A sound processing device includes a separation unit configured to separate at least a music signal and a speech signal from a recorded audio signal, a noise suppression unit, a music feature value estimation unit, a speech recognition unit, a noise-processing confidence calculation unit, a music feature value estimation confidence calculation unit, a speech recognition confidence calculation unit, and a control unit configured to calculate at least one behavioral decision function of a speech behavioral decision function associated with speech and a music behavioral decision function associated with music based on a noise-processing confidence value, a music feature value estimation confidence value, and a speech recognition confidence value and to determine behavior corresponding to the calculated behavioral decision function.
In recent years, robots such as humanoids or home robots performing social interactions with persons have actively been studied. The study of musical interaction in which a robot is allowed to hear music and is allowed to sing a song or to move its body to the music is important to allow the robot to give a natural and rich expression. In this field of technology, for example, a technique of extracting a beat interval in real time from a music signal collected by the use of a microphone and causing a robot to dance to the beat interval has been proposed (for example, see Japanese Unexamined Patent Application, First Publication No. 2010-026513).
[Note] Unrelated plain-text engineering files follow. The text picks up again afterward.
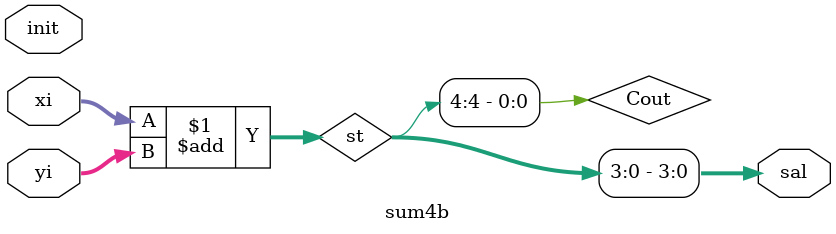
<source format=v>
`timescale 1ns / 1ps

module sum4b(init, xi, yi,sal);

  input init;
  input [3 :0] xi;
  input [3 :0] yi;
  output [3 :0] sal;
  
  
  wire [4:0] st;
  assign sal= st[3:0];
  assign Cout = st[4];

  assign st  = 	xi+yi;

endmodule

</source>
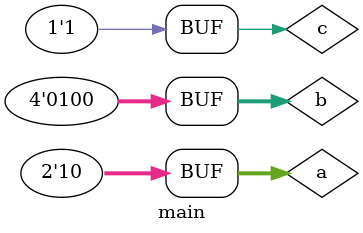
<source format=v>

module main;
  wire [3:0] b;
  reg [1:0] a;
  reg c;

  assign b = c<<a;

  initial begin
    #1 ;
    c = 1'b1;
    a = 2'd2;
    #1;
    if (b===4'b0100)
      $display("PASSED");
    else
      $display("FAILED");
  end
endmodule

</source>
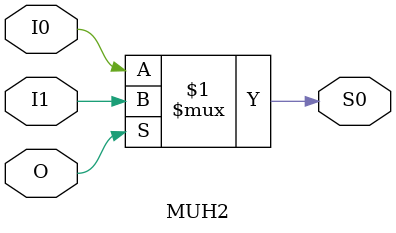
<source format=v>
module MUH2 (
    input O,
    input I0,
    input I1,
    output reg S0
);

assign S0 = O ? I1 : I0;

endmodule

</source>
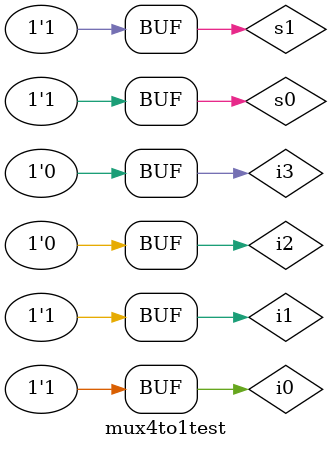
<source format=v>
module mux4to1test;

	// Inputs
	reg i0;
	reg i1;
	reg i2;
	reg i3;
	reg s0;
	reg s1;

	// Outputs
	wire y;

	// Instantiate the Unit Under Test (UUT)
	mux4to1 uut (
		.i0(i0), 
		.i1(i1), 
		.i2(i2), 
		.i3(i3), 
		.s0(s0), 
		.s1(s1), 
		.y(y)
	);

	initial begin
		// Initialize Inputs
		//first set of inputs combinations
		i0 = 1;
		i1 = 0;
		i2 = 1;
		i3 = 0;
		s0 = 0;
		s1 = 0;

		// Wait 100 ns for global reset to finish
		#100;s0 = 1;s1 = 0;
      #100;s0 = 0;s1 = 1;
	   #100;s0 = 1;s1 = 1;	
		// Add stimulus here

     //second set of inputs combinations
	   #100 i0 = 1;
		i1 = 1;
		i2 = 0;
		i3 = 0;
		s0 = 0;
		s1 = 0;
		#100;s0 = 1;s1 = 0;
      #100;s0 = 0;s1 = 1;
	   #100;s0 = 1;s1 = 1;	
	end
      
endmodule


</source>
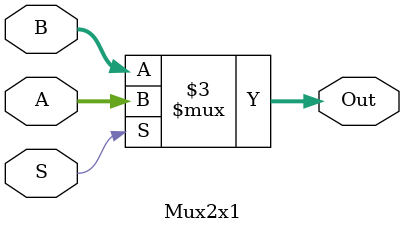
<source format=v>
`timescale 1ns / 1ps


module Mux2x1(A, B, Out, S);

input [31:0] A,B;
input S;

output reg [31:0] Out;

always @(*) begin
    if(S)
        Out <= A;
    else
        Out <= B;

end
endmodule

</source>
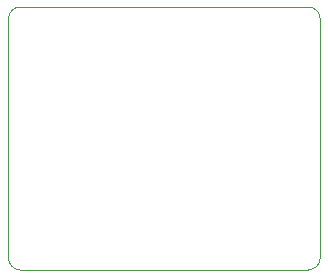
<source format=gm1>
G04 #@! TF.GenerationSoftware,KiCad,Pcbnew,8.0.1*
G04 #@! TF.CreationDate,2024-03-24T02:17:45+01:00*
G04 #@! TF.ProjectId,bypass,62797061-7373-42e6-9b69-6361645f7063,rev?*
G04 #@! TF.SameCoordinates,Original*
G04 #@! TF.FileFunction,Profile,NP*
%FSLAX46Y46*%
G04 Gerber Fmt 4.6, Leading zero omitted, Abs format (unit mm)*
G04 Created by KiCad (PCBNEW 8.0.1) date 2024-03-24 02:17:45*
%MOMM*%
%LPD*%
G01*
G04 APERTURE LIST*
G04 #@! TA.AperFunction,Profile*
%ADD10C,0.100000*%
G04 #@! TD*
G04 APERTURE END LIST*
D10*
X136300000Y-42250000D02*
G75*
G02*
X135300000Y-41250000I0J1000000D01*
G01*
X136300000Y-20000000D02*
X160700000Y-20000000D01*
X160700000Y-42250000D02*
X136300000Y-42250000D01*
X135300000Y-21000000D02*
G75*
G02*
X136300000Y-20000000I1000000J0D01*
G01*
X135300000Y-41250000D02*
X135300000Y-21000000D01*
X161700000Y-21000000D02*
X161700000Y-41250000D01*
X161700000Y-41250000D02*
G75*
G02*
X160700000Y-42250000I-1000000J0D01*
G01*
X160700000Y-20000000D02*
G75*
G02*
X161700000Y-21000000I0J-1000000D01*
G01*
M02*

</source>
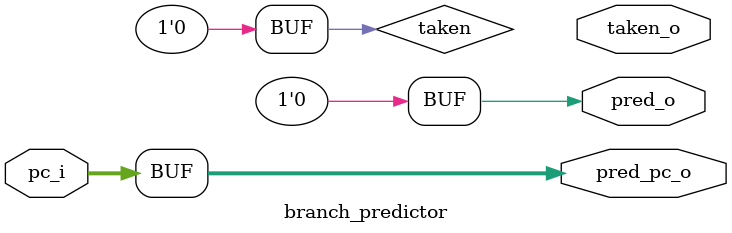
<source format=v>
module branch_predictor(
input   [31:0] pc_i,

output  [31:0] pred_pc_o,
output      pred_o,
output      taken_o);

assign pred_pc_o = pc_i;
assign pred_o = 0;
assign taken = 0;
endmodule


</source>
In order to allow a robot to hear speech or music, it is necessary to mount a sound collecting device such as a microphone on the robot. However, sound collected by the sound collecting device of the robot includes a variety of noise. The sound collected by the sound collecting device includes as noise, for example, a variety of sound generated by the robot itself as well as environmental sound generated around the robot. Examples of the sound generated by the robot itself include the footsteps of the robot, the operational sound of motors driven in its body, and spontaneous speech. In this way, when the S/N ratio of the collected audio signal is lowered, accuracy of speech recognition is lowered. Accordingly, a technique of improving a recognition rate of the speech recognition by controlling a robot so as to suppress the operational sound of the robot when speech is uttered by a user while the robot operates has been proposed (for example, see Japanese Patent No. 4468777).
Robots can, with this invention, correctly interpret sound to act accordingly. An example is the need to perform beat tracking when dancing or the like. For that it is necessary to reduce the influence of noise and to accurately detect beat intervals from a music signal. However, when a user speaks during the music, the speech from the user has an adverse influence on detection of the beat intervals. A music signal has an adverse influence on recognition of the speech from the user. Accordingly, there is a problem in that it is difficult for a robot to accurately give a behavioral response to the speech from the user while detecting beat intervals. The present invention is made in consideration of the above-mentioned problem and an object thereof is to provide a sound processing device, a sound processing method, and a sound processing program which can accurately detect beat intervals and accurately give a behavioral response to speech of a user even when music, speech, and noise are simultaneously input.
This invention can be very useful for real-time uses regarding Human/Robot interaction, active audition humanoids or audio control applications.